Addiction doctor tells Congress: ‘Support Cole-Bishop bill’ to repeal FDA deeming regulations

Dr. Terry Sellers from Orem, Utah, is a highly-regarded addiction specialist who has recently called for Congress to take a second look at the Cole-Bishop Amendment.  This bill would change the predicate date of the controversial FDA deeming regulations that threaten to wipe vaping and e-cigs off the market by 2018.

Dr. Terry understands that the federal government may want to increase oversight into this relatively fledgling industry, but by his estimations, the current regulations as written simply go too far.   

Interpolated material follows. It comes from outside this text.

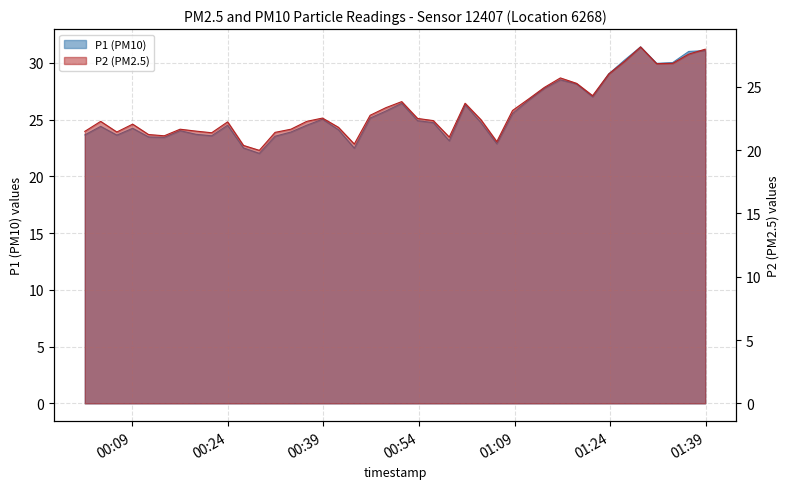

True or false: P1 and P2 cross at least once.

False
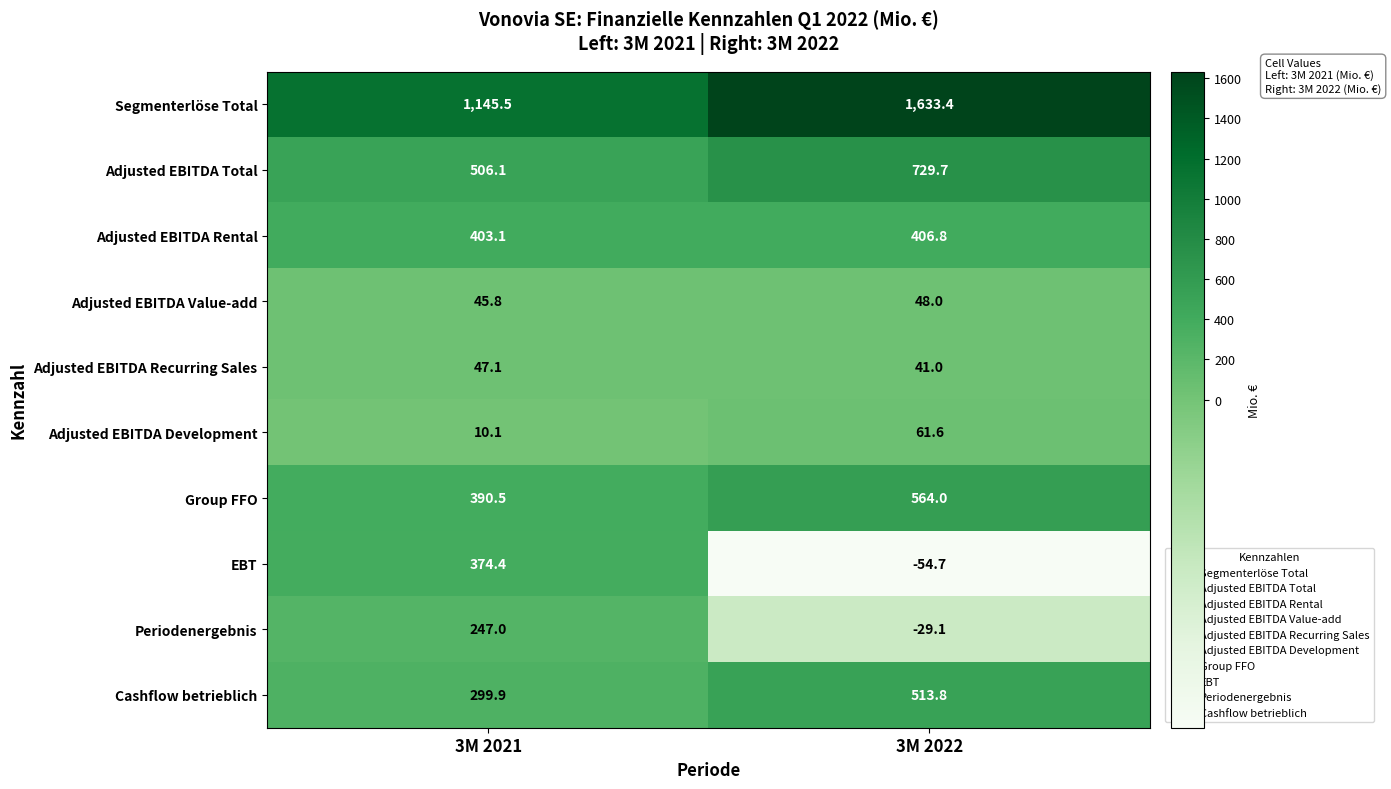

What is the sum of the Adjusted EBITDA Development values at 3M 2021 and 3M 2022?

71.7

When people struggle with addiction to alcohol, pain-killers, heroine, and other drugs that are far more deadly than tobacco or nicotine, they often enter rehabilitation facilities for perhaps 30-days or longer to begin the recovery process.  Doctors like Terry Sellers are on the front lines of these treatment centers and know very well how difficult the detox and recovery process can be.

In an Op-Ed for the Salt Lake Tribune, Sellers offers the following comments.

“People with drug or alcohol dependency have a higher rate of dependency on cigarettes and because most treatment facilities don't allow for smoking, e-vapor products are often a useful and safer method for them to lessen this dependence. My professional experience is that e-vapor products are potentially an effective tool in reducing smoking and could be a less harmful alternative at that. Given the choice between cigarettes and e-vapor products, the choice is very clear — e-vapor products are a worthwhile alternative.”

To put this another way, if someone is trying to kick an addiction to OxyVontin, for example, addiction specialists like Dr. Terry have often allowed the recovering patients to temporarily substitute one addiction for another -  something that is far less deadly, of course.  In the past, recovering addicts usually switched to smoking cigarettes.

It’s tantamount to smokers trying to quit smoking by substituting their cigarette cravings with fistfuls of M & Ms.  The M & Ms aren’t exactly healthy, but they are far better for you in the long run than smoking two packs of Luckys per day.

When vaping and electronic cigarettes began to gain in popularity, physicians and counselors would try to steer their patients away from smoking and towards the healthier alternative of vaping instead.  But thanks to the FDA deeming regulations, widespread vaping bans, and unending amounts of anti-vaping propaganda, e-cigs are no longer an option for many rehab centers across the country.

Dr. Sellers calls vaping a ‘useful diversion’ for addiction recovery

Now that e-cigs are being banned just like tobacco products from use in public facilities – include rehab centers, the recovery process for patients suffering addiction is not only more difficult, the related rates of long-term recovery are significantly threatened.  Dr. Sellers wants Congress to take these issues into consideration by passing the Cole-Bishop Amendment as a significant first step.

“It's no doubt the FDA's job is to regulate these products and to make sure they're safe, but the FDA shouldn't be stifling something that could be a safer alternative to traditional tobacco products. Not to mention, this (Cle-Bishop) bill has bipartisan support and enshrines important regulations on e-vapor products including protections limiting advertising to children.
A failure to update this predicate date could impact consumers by drastically limiting the number of e-vapor products that could be sold on the market as e-vapor product makers have to navigate the FDA's lengthy review process.”

The Cole-Bishop Amendment was recently updated by its co-authors, Congressmen Tom Cole of Oklahoma and Sanford Bishop of Georgia.  The new bill is officially entitled, The FDA Deeming Authority Clarification Act of 2017.  It is still waiting for an initial vote on the House and Senate floors.